• **Work instructions**
Below are the records; copy out every line that holds the word "tail".

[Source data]
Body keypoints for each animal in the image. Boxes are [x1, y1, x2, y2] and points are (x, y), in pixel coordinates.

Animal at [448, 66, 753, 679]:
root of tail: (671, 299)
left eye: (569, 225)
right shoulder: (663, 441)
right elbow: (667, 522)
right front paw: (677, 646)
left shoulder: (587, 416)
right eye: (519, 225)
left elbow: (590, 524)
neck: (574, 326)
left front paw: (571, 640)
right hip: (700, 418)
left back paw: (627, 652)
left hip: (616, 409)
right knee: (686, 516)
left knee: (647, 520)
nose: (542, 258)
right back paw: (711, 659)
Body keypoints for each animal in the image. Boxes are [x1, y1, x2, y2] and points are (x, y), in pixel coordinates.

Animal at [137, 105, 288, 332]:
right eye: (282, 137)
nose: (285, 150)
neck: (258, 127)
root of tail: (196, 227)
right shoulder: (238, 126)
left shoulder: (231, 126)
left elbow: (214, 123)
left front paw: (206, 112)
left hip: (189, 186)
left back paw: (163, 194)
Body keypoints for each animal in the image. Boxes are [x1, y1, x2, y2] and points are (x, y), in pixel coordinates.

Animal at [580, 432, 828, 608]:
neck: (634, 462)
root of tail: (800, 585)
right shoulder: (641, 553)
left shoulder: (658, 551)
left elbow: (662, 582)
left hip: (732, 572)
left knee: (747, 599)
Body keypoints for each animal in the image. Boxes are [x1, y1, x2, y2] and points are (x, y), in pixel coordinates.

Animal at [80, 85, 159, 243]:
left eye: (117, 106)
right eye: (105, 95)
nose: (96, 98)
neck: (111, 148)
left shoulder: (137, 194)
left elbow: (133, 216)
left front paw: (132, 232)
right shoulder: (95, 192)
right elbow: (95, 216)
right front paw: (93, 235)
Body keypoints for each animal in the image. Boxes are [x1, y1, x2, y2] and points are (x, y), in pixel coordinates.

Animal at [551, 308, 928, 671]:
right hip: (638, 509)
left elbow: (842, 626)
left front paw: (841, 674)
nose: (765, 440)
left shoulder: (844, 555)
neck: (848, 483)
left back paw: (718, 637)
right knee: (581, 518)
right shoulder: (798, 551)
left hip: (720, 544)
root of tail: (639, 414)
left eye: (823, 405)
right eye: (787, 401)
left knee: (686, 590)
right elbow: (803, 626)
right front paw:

• **Task answer**
root of tail: (671, 299)
root of tail: (196, 227)
root of tail: (800, 585)
root of tail: (639, 414)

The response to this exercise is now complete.